How to complete this task:
Write out the lines below once more, exactly as they appear. Do not include pictures.

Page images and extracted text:

==========

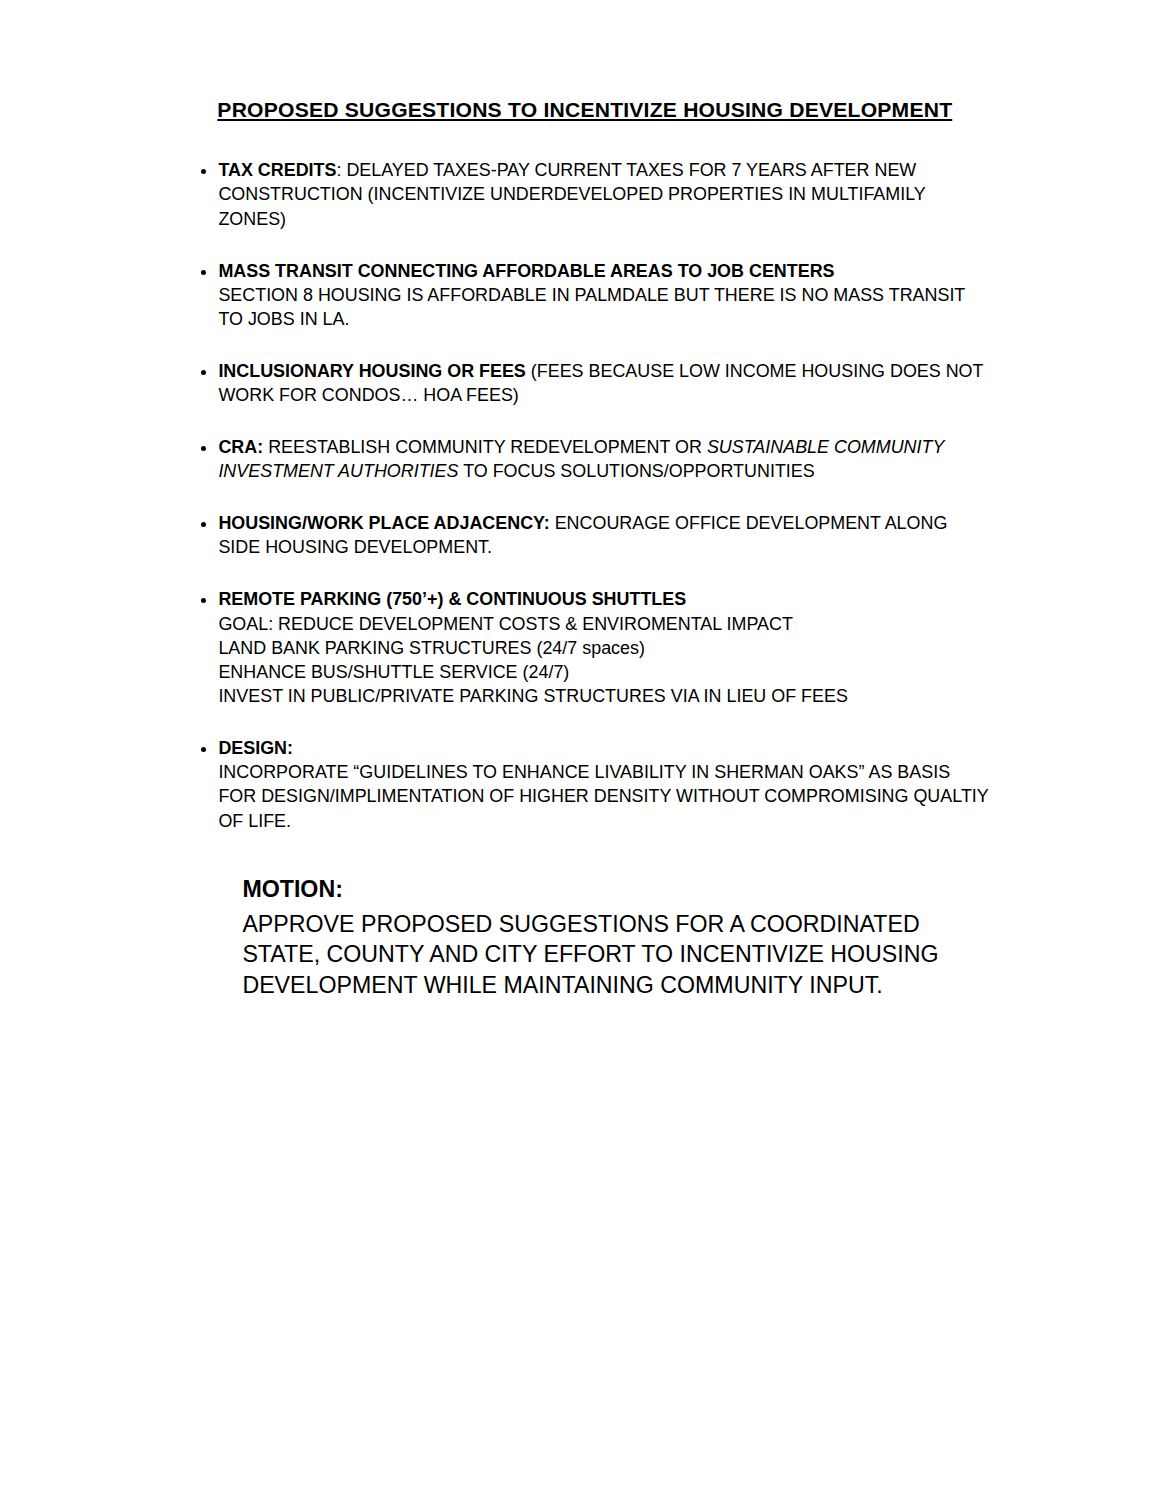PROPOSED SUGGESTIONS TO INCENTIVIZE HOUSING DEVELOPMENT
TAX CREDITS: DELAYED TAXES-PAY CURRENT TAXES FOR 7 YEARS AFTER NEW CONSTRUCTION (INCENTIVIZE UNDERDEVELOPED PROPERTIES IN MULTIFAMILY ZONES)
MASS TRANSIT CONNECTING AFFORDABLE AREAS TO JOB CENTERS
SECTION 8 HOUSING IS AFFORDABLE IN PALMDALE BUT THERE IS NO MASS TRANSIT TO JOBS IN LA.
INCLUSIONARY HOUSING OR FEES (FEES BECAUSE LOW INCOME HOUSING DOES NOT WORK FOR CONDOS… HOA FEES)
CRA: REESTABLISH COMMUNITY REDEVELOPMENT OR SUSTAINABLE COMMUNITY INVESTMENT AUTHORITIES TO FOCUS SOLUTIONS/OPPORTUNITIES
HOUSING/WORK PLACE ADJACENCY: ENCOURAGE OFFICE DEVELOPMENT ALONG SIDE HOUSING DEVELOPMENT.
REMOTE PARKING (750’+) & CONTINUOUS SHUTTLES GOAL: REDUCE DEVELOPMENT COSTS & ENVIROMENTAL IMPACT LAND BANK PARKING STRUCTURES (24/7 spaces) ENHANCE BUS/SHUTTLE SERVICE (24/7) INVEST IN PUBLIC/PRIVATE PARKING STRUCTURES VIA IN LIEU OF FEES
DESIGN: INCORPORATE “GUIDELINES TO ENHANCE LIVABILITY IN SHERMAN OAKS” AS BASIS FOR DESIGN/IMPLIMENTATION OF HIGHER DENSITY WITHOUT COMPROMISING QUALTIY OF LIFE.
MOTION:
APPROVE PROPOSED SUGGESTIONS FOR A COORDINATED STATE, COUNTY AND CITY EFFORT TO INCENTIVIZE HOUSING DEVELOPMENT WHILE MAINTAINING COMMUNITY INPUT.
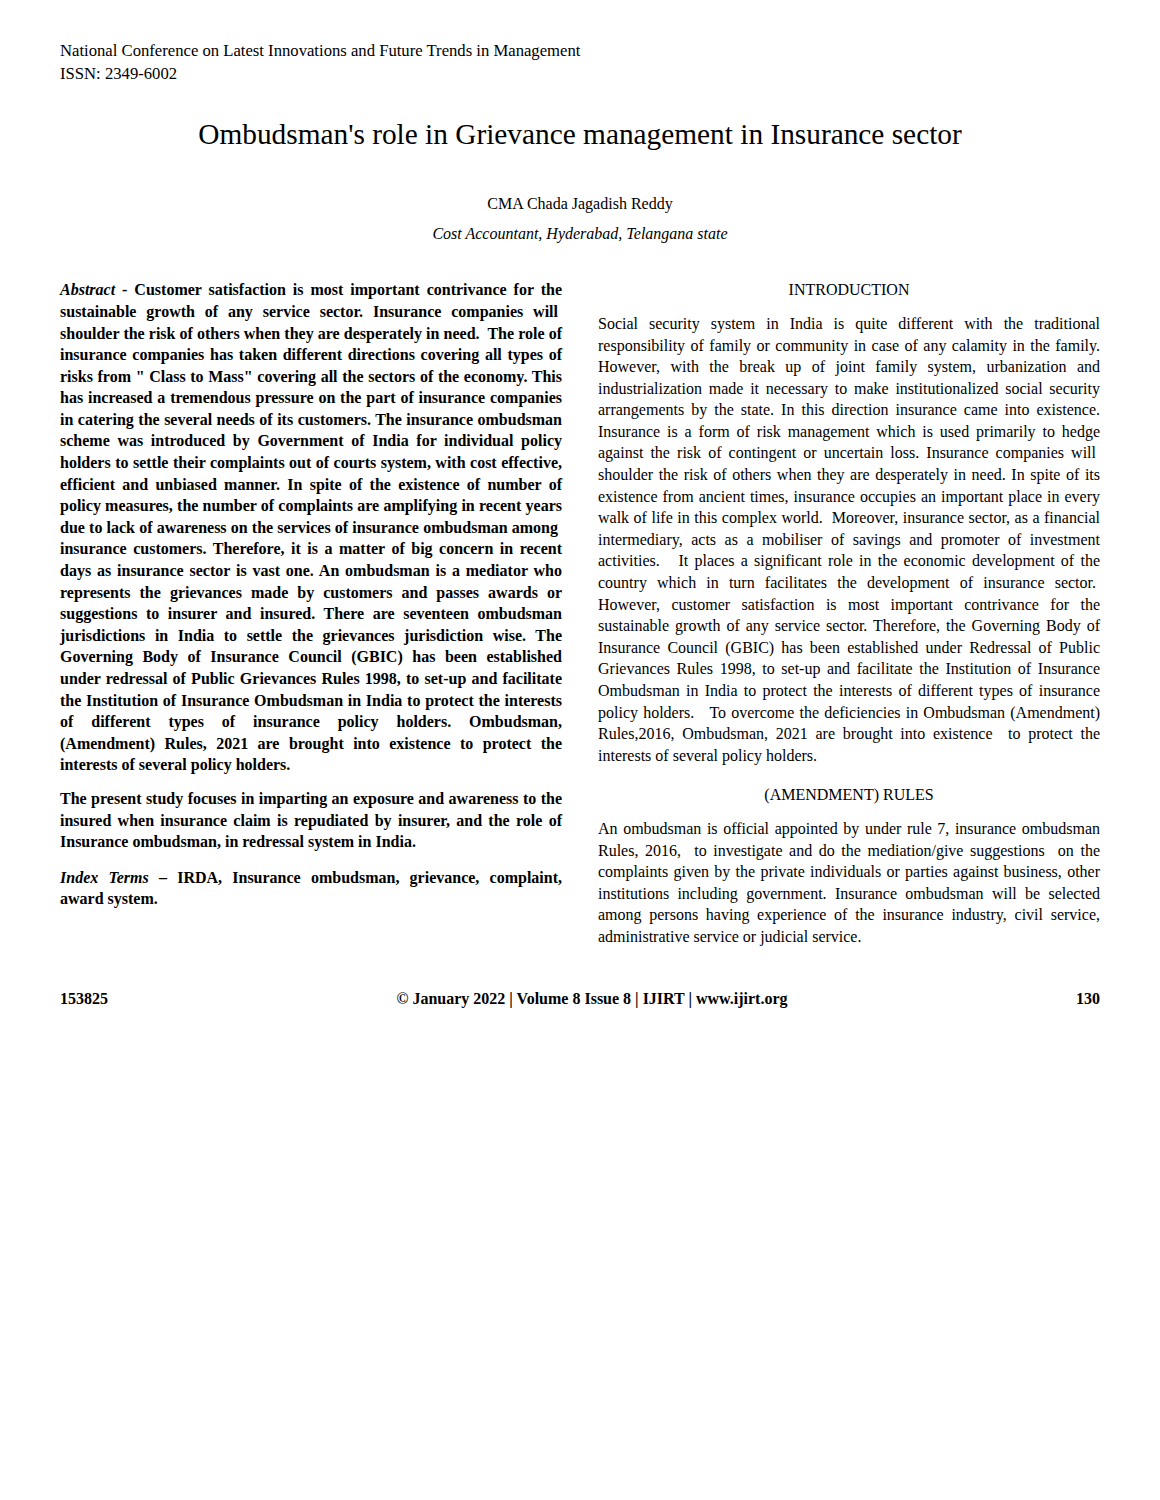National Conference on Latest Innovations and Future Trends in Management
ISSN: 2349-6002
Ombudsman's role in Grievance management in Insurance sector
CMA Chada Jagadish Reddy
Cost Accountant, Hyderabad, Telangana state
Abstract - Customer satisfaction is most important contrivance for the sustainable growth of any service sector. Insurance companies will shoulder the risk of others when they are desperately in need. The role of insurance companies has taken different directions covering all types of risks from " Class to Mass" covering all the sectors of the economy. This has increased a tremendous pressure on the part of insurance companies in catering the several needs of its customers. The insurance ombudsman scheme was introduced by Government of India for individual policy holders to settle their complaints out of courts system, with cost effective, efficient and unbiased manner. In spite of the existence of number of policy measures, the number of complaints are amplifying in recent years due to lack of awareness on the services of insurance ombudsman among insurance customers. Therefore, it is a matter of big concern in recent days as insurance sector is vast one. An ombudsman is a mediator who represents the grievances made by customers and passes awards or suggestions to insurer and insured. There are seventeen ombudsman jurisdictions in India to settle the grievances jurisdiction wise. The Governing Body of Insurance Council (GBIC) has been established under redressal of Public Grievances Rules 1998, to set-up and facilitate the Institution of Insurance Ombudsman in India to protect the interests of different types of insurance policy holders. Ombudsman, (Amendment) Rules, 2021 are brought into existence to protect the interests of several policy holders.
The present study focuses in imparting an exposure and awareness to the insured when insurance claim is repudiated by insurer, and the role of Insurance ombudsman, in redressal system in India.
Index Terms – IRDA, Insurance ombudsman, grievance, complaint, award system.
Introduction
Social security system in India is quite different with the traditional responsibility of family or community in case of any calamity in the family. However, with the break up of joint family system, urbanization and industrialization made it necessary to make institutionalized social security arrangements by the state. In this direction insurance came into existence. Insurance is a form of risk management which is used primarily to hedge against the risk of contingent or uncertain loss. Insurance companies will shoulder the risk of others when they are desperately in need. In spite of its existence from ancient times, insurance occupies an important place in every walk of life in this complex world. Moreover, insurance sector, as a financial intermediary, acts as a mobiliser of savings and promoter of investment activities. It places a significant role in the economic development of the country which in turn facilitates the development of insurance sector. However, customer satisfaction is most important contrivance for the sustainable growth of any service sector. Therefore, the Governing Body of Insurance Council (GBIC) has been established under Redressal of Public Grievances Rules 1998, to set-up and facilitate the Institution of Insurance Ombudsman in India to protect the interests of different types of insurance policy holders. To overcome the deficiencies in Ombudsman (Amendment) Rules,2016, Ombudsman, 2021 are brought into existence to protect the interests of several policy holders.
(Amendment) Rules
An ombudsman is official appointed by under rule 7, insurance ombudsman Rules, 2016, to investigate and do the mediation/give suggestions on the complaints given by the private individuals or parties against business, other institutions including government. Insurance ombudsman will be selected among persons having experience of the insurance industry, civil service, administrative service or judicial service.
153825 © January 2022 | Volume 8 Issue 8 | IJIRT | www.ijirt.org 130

==========

Solved problem:
PROPOSED SUGGESTIONS TO INCENTIVIZE HOUSING DEVELOPMENT
TAX CREDITS: DELAYED TAXES-PAY CURRENT TAXES FOR 7 YEARS AFTER NEW CONSTRUCTION (INCENTIVIZE UNDERDEVELOPED PROPERTIES IN MULTIFAMILY ZONES)
MASS TRANSIT CONNECTING AFFORDABLE AREAS TO JOB CENTERS
SECTION 8 HOUSING IS AFFORDABLE IN PALMDALE BUT THERE IS NO MASS TRANSIT TO JOBS IN LA.
INCLUSIONARY HOUSING OR FEES (FEES BECAUSE LOW INCOME HOUSING DOES NOT WORK FOR CONDOS… HOA FEES)
CRA: REESTABLISH COMMUNITY REDEVELOPMENT OR SUSTAINABLE COMMUNITY INVESTMENT AUTHORITIES TO FOCUS SOLUTIONS/OPPORTUNITIES
HOUSING/WORK PLACE ADJACENCY: ENCOURAGE OFFICE DEVELOPMENT ALONG SIDE HOUSING DEVELOPMENT.
REMOTE PARKING (750’+) & CONTINUOUS SHUTTLES GOAL: REDUCE DEVELOPMENT COSTS & ENVIROMENTAL IMPACT LAND BANK PARKING STRUCTURES (24/7 spaces) ENHANCE BUS/SHUTTLE SERVICE (24/7) INVEST IN PUBLIC/PRIVATE PARKING STRUCTURES VIA IN LIEU OF FEES
DESIGN: INCORPORATE “GUIDELINES TO ENHANCE LIVABILITY IN SHERMAN OAKS” AS BASIS FOR DESIGN/IMPLIMENTATION OF HIGHER DENSITY WITHOUT COMPROMISING QUALTIY OF LIFE.
MOTION:
APPROVE PROPOSED SUGGESTIONS FOR A COORDINATED STATE, COUNTY AND CITY EFFORT TO INCENTIVIZE HOUSING DEVELOPMENT WHILE MAINTAINING COMMUNITY INPUT.
National Conference on Latest Innovations and Future Trends in Management
ISSN: 2349-6002
Ombudsman's role in Grievance management in Insurance sector
CMA Chada Jagadish Reddy
Cost Accountant, Hyderabad, Telangana state
Abstract - Customer satisfaction is most important contrivance for the sustainable growth of any service sector. Insurance companies will shoulder the risk of others when they are desperately in need. The role of insurance companies has taken different directions covering all types of risks from " Class to Mass" covering all the sectors of the economy. This has increased a tremendous pressure on the part of insurance companies in catering the several needs of its customers. The insurance ombudsman scheme was introduced by Government of India for individual policy holders to settle their complaints out of courts system, with cost effective, efficient and unbiased manner. In spite of the existence of number of policy measures, the number of complaints are amplifying in recent years due to lack of awareness on the services of insurance ombudsman among insurance customers. Therefore, it is a matter of big concern in recent days as insurance sector is vast one. An ombudsman is a mediator who represents the grievances made by customers and passes awards or suggestions to insurer and insured. There are seventeen ombudsman jurisdictions in India to settle the grievances jurisdiction wise. The Governing Body of Insurance Council (GBIC) has been established under redressal of Public Grievances Rules 1998, to set-up and facilitate the Institution of Insurance Ombudsman in India to protect the interests of different types of insurance policy holders. Ombudsman, (Amendment) Rules, 2021 are brought into existence to protect the interests of several policy holders.
The present study focuses in imparting an exposure and awareness to the insured when insurance claim is repudiated by insurer, and the role of Insurance ombudsman, in redressal system in India.
Index Terms – IRDA, Insurance ombudsman, grievance, complaint, award system.
Introduction
Social security system in India is quite different with the traditional responsibility of family or community in case of any calamity in the family. However, with the break up of joint family system, urbanization and industrialization made it necessary to make institutionalized social security arrangements by the state. In this direction insurance came into existence. Insurance is a form of risk management which is used primarily to hedge against the risk of contingent or uncertain loss. Insurance companies will shoulder the risk of others when they are desperately in need. In spite of its existence from ancient times, insurance occupies an important place in every walk of life in this complex world. Moreover, insurance sector, as a financial intermediary, acts as a mobiliser of savings and promoter of investment activities. It places a significant role in the economic development of the country which in turn facilitates the development of insurance sector. However, customer satisfaction is most important contrivance for the sustainable growth of any service sector. Therefore, the Governing Body of Insurance Council (GBIC) has been established under Redressal of Public Grievances Rules 1998, to set-up and facilitate the Institution of Insurance Ombudsman in India to protect the interests of different types of insurance policy holders. To overcome the deficiencies in Ombudsman (Amendment) Rules,2016, Ombudsman, 2021 are brought into existence to protect the interests of several policy holders.
(Amendment) Rules
An ombudsman is official appointed by under rule 7, insurance ombudsman Rules, 2016, to investigate and do the mediation/give suggestions on the complaints given by the private individuals or parties against business, other institutions including government. Insurance ombudsman will be selected among persons having experience of the insurance industry, civil service, administrative service or judicial service.
153825 © January 2022 | Volume 8 Issue 8 | IJIRT | www.ijirt.org 130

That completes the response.